Problem to work on
Extend the aquarium forum thread below by writing the part that comes next, picking up after its last sentence.

Text under study
───

I just got some good advice elsewhere about how to set up for pairing, size requirements, etc. and on safeguarding against any leftover nasties. Now I just need advice regarding my previous question #2 about purchasing when fish aren't available locally.


----------



## GotTanked (Aug 1, 2009)

Could you share some advice? I stopped by the LFS and saw their Bolivian Ram stock... it looked like it had ich! But generally looked healthy, etc.

I have the exact opposite problem... got a good local source, need help sexing, selecting a pair or how many for my 30g long tank, etc.


----------



## oakleyhoma (Aug 8, 2009)

You might want to ask your LFS about that. Not sure what advice you want... my understanding is that sexing is difficult and prone to error. If you can identify male and female - some say no problem with pairing if you just get two. Many others however say get several, they need to choose their mate. In a 30g, many sources seem to say two would fit. With a ram-only tank, one credible source told me two pairs could work and that much more interesting behavior could be seen.


----------



## Dutch Dude (Sep 14, 2006)

Hi there.

A light level of 2 WPG is high and not low lighted. The Java Fern and anubia's can do with lower light levels and you have to be aware there might be some algea on the leaves. The hygrophilia is indeed a very fast growing plant and does need high light levels like 2 WPG. They also need nutritious rich watter. If they start to do poor after a while you might want to consider Egeria densa. Those are more adaptable and grow even faster and are cheap as dirt.

───

Extracted data
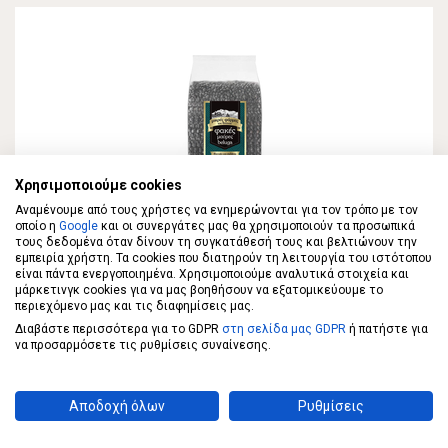
Χρησιμοποιούμε cookies
Αναμένουμε από τους χρήστες να ενημερώνονται για τον τρόπο με τον
οποίο η
Google
και οι συνεργάτες μας θα χρησιμοποιούν τα προσωπικά
ΜΙΚΡΕΣ ΦΑΡΜΕΣ ΤΟΥ ΒΟΥΝΟΥ
τους δεδομένα όταν δίνουν τη συγκατάθεσή τους και βελτιώνουν την
ΜΙΚΡΕΣ ΦΑΡΜΕΣ ΤΟΥ ΒΟΥΝΟΥ Μαύρες
εμπειρία χρήστη. Τα cookies που διατηρούν τη λειτουργία του ιστότοπου
είναι πάντα ενεργοποιημένα. Χρησιμοποιούμε αναλυτικά στοιχεία και
Beluga 500γρ
μάρκετινγκ cookies για να μας βοηθήσουν να εξατομικεύουμε το
περιεχόμενο μας και τις διαφημίσεις μας.
Διαβάστε περισσότερα για το GDPR
στη σελίδα μας GDPR
ή πατήστε για
1,89 €
να προσαρμόσετε τις ρυθμίσεις συναίνεσης.
ΣΤΟ ΚΑΛΑΘΙ
3,78€/κιλό
Αποδοχή όλων
Ρυθμίσεις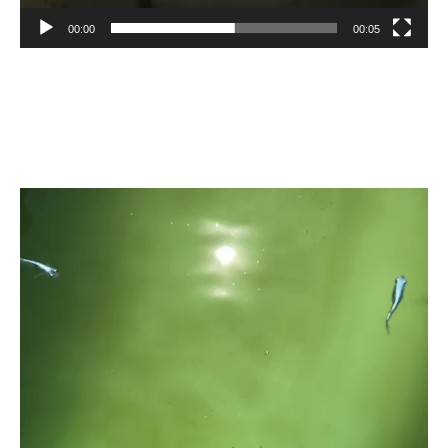
00:00
00:05
動
画
プ
レ
ー
ヤ
ー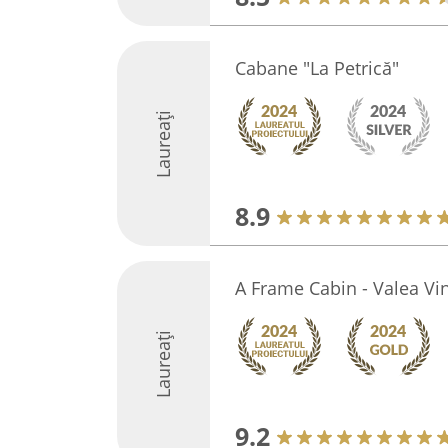
Cabane "La Petrică"
Laureați
8.9
A Frame Cabin - Valea Vi
Laureați
9.2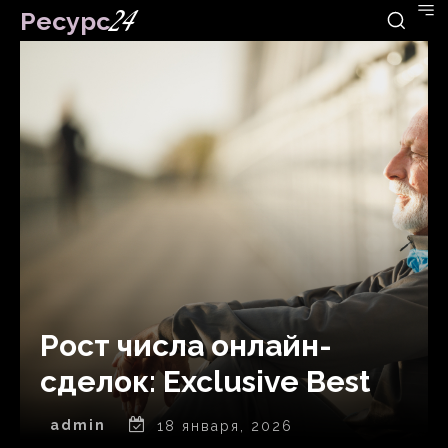
Ресурс
24
Рост числа онлайн-
сделок: Exclusive Best
admin
18 января, 2026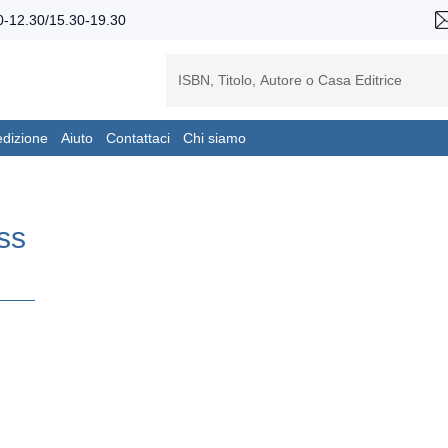
-12.30/15.30-19.30
edizione
Aiuto
Contattaci
Chi siamo
ss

───

Task response
Your tapwater is suitable for most SA cichlid and defenately suitable for Bolivians. Bolivians are hardy fish and perfect for someone new to the hobby but also interesting for the more experienced. They do best in groups of 5 or more but your tank is to tight for it. A pair can give troubles if the male is ready to breed but the female not. In that case it happens that a male chases the female to death or at least stress her out. A number of 3 is always the porest choice one can make. Two fish will bully the weakest all the time. So in your case 4 Bolivians might be the best BUT,.....you need to make plenty of territorial markers so it will be easy for them to make a small territory. I'd say skip the tetras. The 4 bolivians will provide you with plenty of fun. I do recommend a BN for algea control. If you add Oto's never add just 2. They do better in larger groups and minimum number should be 5. Oto's are wonderful funny fish but are delicate if it comes to water qualety. Sword tails, platies and guppies are also fine in your set up. They perfectly handle the lower temps Bolivians need, will do fine in the set up, are hardy and produce live food for the Bolivians :wink: Some of the fry might manage dough but I expect the Bolivians keep the number of fry under control with is a good thing with livebearers.

Jeff is reputable and I expect it will be fine to order from him. Never buy Bolivians smaller as 1 !!! Never buy ill fish! Ich is not dificult to cure but it indicates poor health or a hard time.

Ruurd


----------



## oakleyhoma (Aug 8, 2009)

Thanks Ruurd, good points. I might consider foregoing e.g., tetras in order to keep two pairs. Someone experienced with them suggested maybe two pairs in order to get more social behavior. Problem is I'm limited to 30g at present. With good territorial markers and no more than a pleco, do you think four really is not exceeding my tank capacity? Also, what did you mean by

--- never buy Bolivians smaller as 1---? Never smaller than one inch size?


----------



## Dutch Dude (Sep 14, 2006)

Hi there,



> --- never buy Bolivians smaller as 1---? Never smaller than one inch size?


 sorry forgotten the inch thingy. I indeed advice to buy Bolivians of at least 1 inch in size. I also advice not to buy the SE Asian Bolivians becouse they are often hormone treated and for that mostly infertile.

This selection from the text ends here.